L’ouvrage est bien construit, l’argumentation soutenue et largement illustrée avec des cas pertinents. Dans la préface, Guy Rocher rappelle les dialogues soutenus du grand écrivain hongrois Sandor Marai. Le style tonique de cet auteur à travers le jeu dramatique en tension constante de ses personnages légitime l’analogie qu’établit Rocher pour mieux faire ressortir la situation qui prévaut au niveau des politiques culturelles au Québec. L’interface entre créateurs et diffuseurs y trouve sa pertinence. Ce lien n’est pas sans rappeler que deux dimensions essentielles de la politique culturelle québécoise sont en récurrente confrontation : protection de l’artiste, de son oeuvre et les défis que pose son accessibilité. Cette tension contemporaine fait écho aux préoccupations que déjà Walter Benjamin et André Malraux exprimaient face aux transformations majeures qui s’imposaient aux industries culturelles vers le milieu du XXe siècle. À l’époque, le débat entre la protection de l’oeuvre et son auteur et celui de son accessibilité et de sa reproduction laissent émerger des préoccupations qui refont surface. Ces inquiétudes reviennent depuis les années 1990 et elles sont réanimées avec plus d’acuité devant la sophistication des TIC et leur déferlement sur tous les aspects de la culture et de la société. Cela vient ajouter à la complexité des motifs d’intervention.

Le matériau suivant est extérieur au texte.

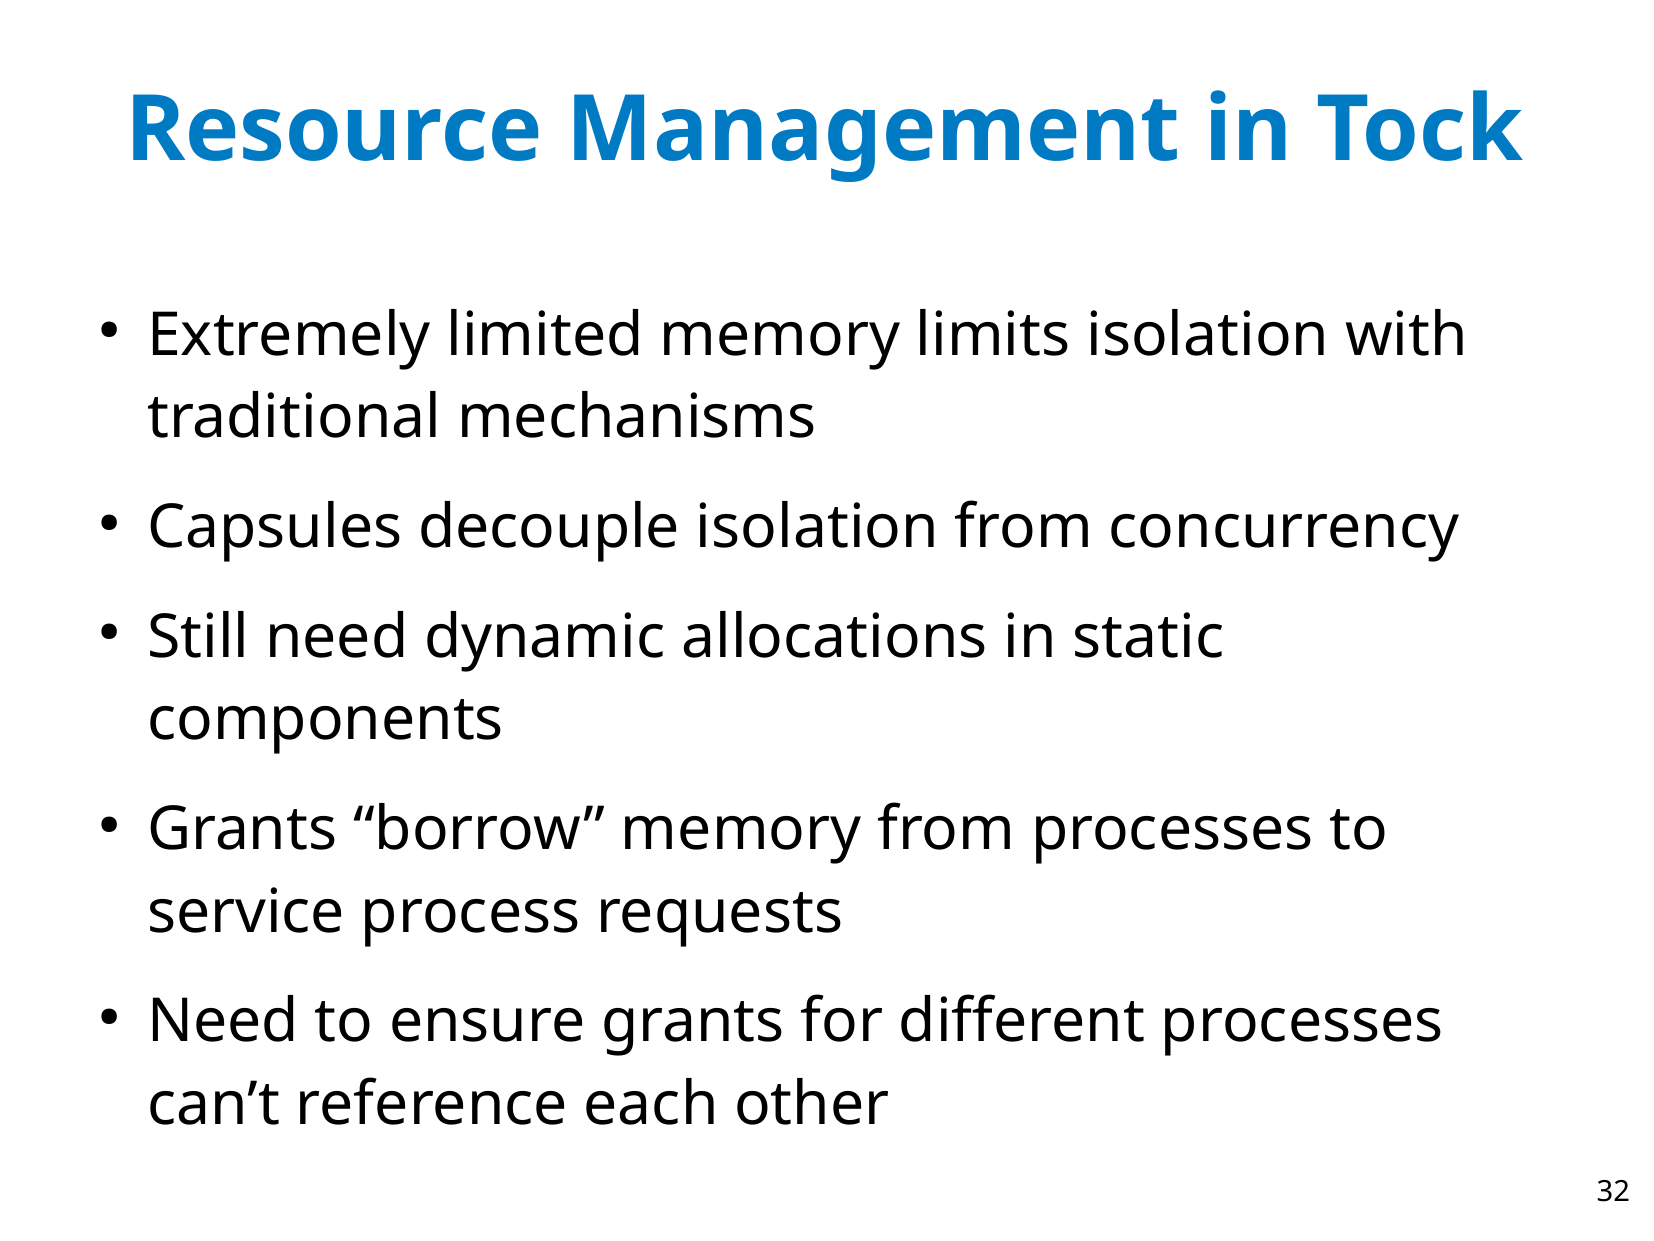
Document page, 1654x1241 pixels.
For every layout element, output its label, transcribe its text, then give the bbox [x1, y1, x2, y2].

text_box Resource Management in Tock [0, 35, 1651, 216]
list Extremely limited memory limits isolation with traditional mechanisms Capsules decouple isolation from concurrency Still need dynamic allocations in static components Grants “borrow” memory from processes to service process requests Need to ensure grants for different processes can’t reference each other [82, 290, 1571, 1144]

L’approche de l’auteur se révèle d’une pertinence incontournable et d’autant essentielle qu’avec les développements scientifique et technique, la culture se retrouve de plus en plus en interface avec la technologie. Cette dernière agit comme un catalyseur provoquant des réactions profondes dans la gestion des arts et révèle l’inefficacité, la désuétude de lois inadaptées au nouveau contexte. Même si la technologie vient enrichir par de nouveaux supports le travail des artistes créateurs, la gestion de la diffusion et de l’accessibilité de ces oeuvres est soumise aux contraintes de la problématique générale qui sous-tend le livre.